Please reproduce each of the lines below word for word, leaving the pictures out of your answer.

** Information shown **
****************

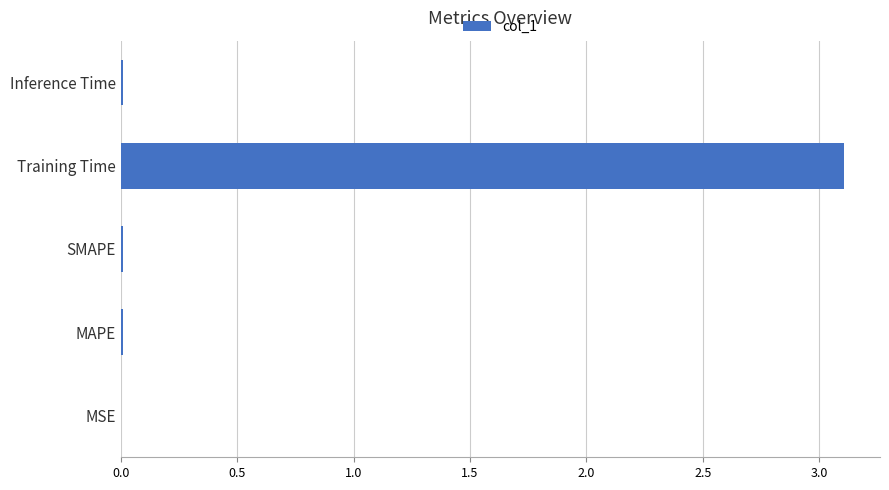

What is the sum of all values?

3.1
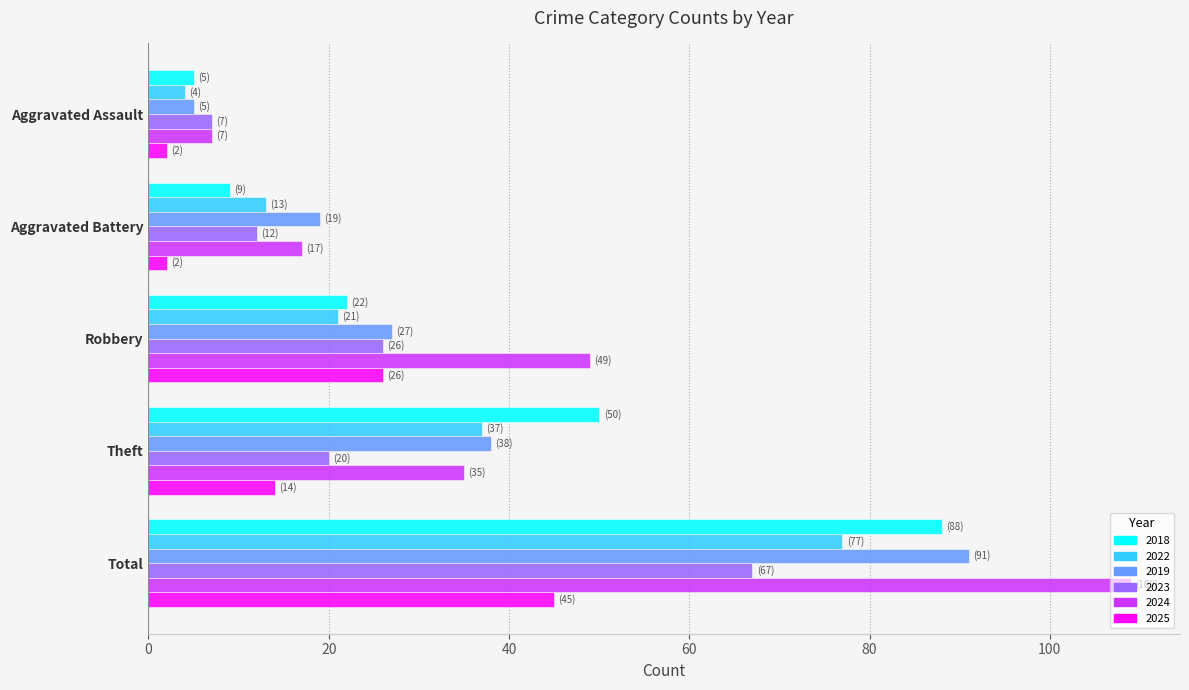

How many data points in 2024 are less than 35?

2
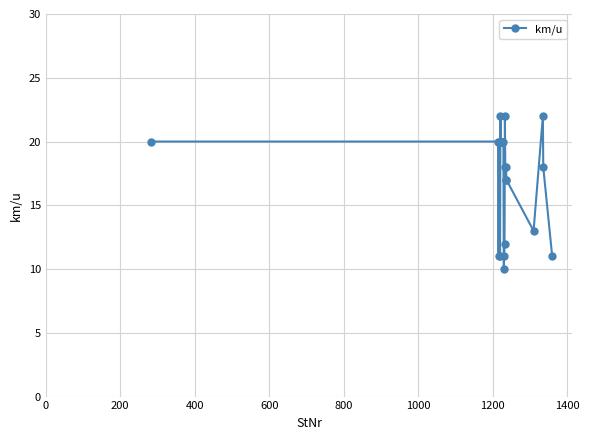

True or false: the data has more than 0 interior local peaks.

True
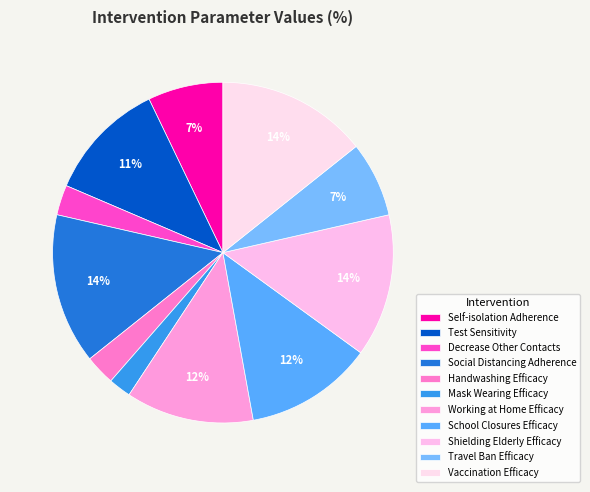

Which has a higher value, Mask Wearing Efficacy or Decrease Other Contacts?

Decrease Other Contacts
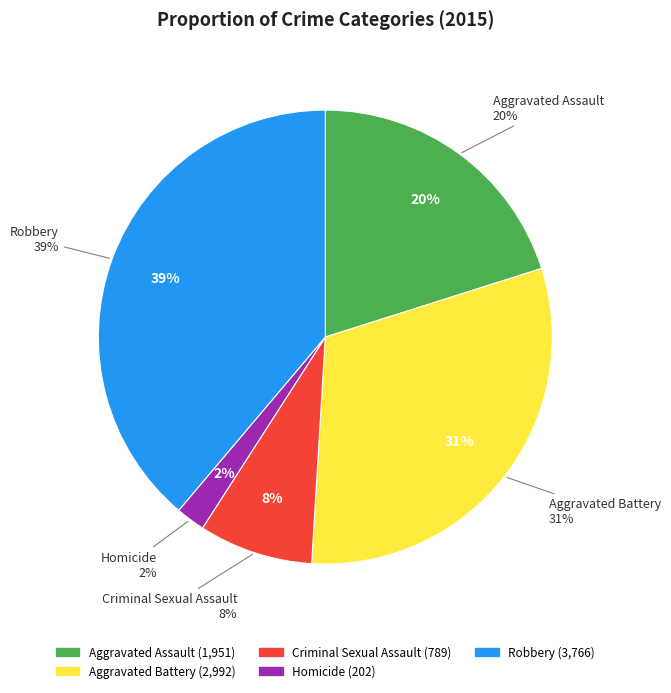

Which has a higher value, Aggravated Battery or Criminal Sexual Assault?

Aggravated Battery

****************

** Task output **
What is the sum of all values?

3.1

How many data points in 2024 are less than 35?

2

True or false: the data has more than 0 interior local peaks.

True

Which has a higher value, Mask Wearing Efficacy or Decrease Other Contacts?

Decrease Other Contacts

Which has a higher value, Aggravated Battery or Criminal Sexual Assault?

Aggravated Battery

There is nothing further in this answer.